And have been away for a while. Been a little busy and crazy between The Seven and a few side projects.
I've been taking some time and getting back to my roots-in magic. I spent some time a few weeks ago back at my old high school, just outside of Philly, teaching some students some basics of magic. They are doing a production of "A Midsummer Night's Dream" and wanted to have the faeries be able to do some magic.
It was a blast and fun seeing my former teacher and catch up with her. It made me realize a few things that I learned early on that I definitely take for granted. Two in particular stick out for me:
1.) Early on, I learned that the basic difference between good magic and bad magic is very very simple and not complicated at all. It all comes down to movement.
If you move during a trick like you move when you are NOT doing a trick, it completely masks the technique. It is truly magic. If you do something disparate from your traditional "movement set", it sticks out like a sore thumb and even if the audience doesn't know HOW you did it they know that you DID. It breaks that very fragile illusion.

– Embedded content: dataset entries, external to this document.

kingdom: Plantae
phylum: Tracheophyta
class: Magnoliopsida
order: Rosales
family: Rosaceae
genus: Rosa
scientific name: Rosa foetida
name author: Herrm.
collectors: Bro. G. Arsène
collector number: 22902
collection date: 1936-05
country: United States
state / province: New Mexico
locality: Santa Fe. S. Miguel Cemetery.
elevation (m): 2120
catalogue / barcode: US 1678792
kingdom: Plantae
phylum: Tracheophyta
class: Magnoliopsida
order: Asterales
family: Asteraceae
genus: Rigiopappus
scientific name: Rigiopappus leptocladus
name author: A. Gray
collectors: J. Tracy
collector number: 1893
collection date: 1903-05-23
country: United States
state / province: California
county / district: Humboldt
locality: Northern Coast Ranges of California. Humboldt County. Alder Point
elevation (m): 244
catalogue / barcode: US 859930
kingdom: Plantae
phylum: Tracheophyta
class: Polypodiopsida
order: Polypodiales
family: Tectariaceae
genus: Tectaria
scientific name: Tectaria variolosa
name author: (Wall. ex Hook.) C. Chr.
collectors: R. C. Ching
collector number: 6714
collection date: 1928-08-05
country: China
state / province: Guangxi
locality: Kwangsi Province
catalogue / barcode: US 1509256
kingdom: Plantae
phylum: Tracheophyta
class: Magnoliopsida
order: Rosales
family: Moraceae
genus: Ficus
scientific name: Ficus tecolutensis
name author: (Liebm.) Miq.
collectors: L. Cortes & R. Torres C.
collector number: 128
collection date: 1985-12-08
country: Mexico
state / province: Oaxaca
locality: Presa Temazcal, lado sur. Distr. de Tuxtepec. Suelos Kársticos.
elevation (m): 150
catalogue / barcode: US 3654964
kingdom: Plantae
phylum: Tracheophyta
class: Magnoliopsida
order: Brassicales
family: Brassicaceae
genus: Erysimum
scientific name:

One of the the prettiest routines I've seen in a long time is by Homer Liwag...and I promise, it looks as good or better in person:
But all of the moves and movements are consistent. I won't call anyone out as being bad, but you know it when you see it. If someone inexperienced tries to vanish a coin, the gesture doesn't look natural.
This is a long way of saying, it was interesting trying to get a room full of teenagers to become self aware of their movements and how they act. We take it for granted...take some time and think and observe how you move and how other people move. It's more interesting than you think.
2.)Magic is boring. Well, that's a bit of a fib. The secret is boring. One of my favorite tricks is one of the oldest and one of the simplest. I have you pick a card and rather than find it, it's under my beer that's been there the whole time.
Check out an absolute pro doing his version of it:
It's beautiful in it's simplicity...and I'll do it and people will hound you to tell them how to do it... everyone's inner child nursing that tiniest flame of hope that you'll lean over, and whisper in their ear, "It's real magic" and for it to be true.
You want me to tell you? You really do? For it to work, and REALLY fool you, to be really enjoyable, even I have to believe that it's real magic a little.
I let my hands do it.
I'll talk, I'll chat, but my hands do the magic.
Wait, you mean you want to know the actual MECHANICS?
I promise, you don't. (Now you want to know even MORE don't you?)
Stop here if you don't want to know. I will tell you and you will be disappointed.
I have you pick a card. Then, when you're not looking, I take it out of the deck and put it under my drink. It's a tad more complicated than that, but that's technique. You can find the two basic moves you need to do this is any magic book at your local bookstore: a control and a palm.
It's easy to learn, but it's a trick that takes forever to do well...but the secret is boring. You want to make a coin disappear? Pretend to put it in your other hand.
How do you play a piano? You hit the keys.
How do you light a show? Point some lights.
How do you play a guitar? Strum some strings.
Really? As magical as anything looks, the technique, the fundamentals are pretty boring....
it's the person and the technique that makes the beauty happen. It's rare that the secret exceeds the effect.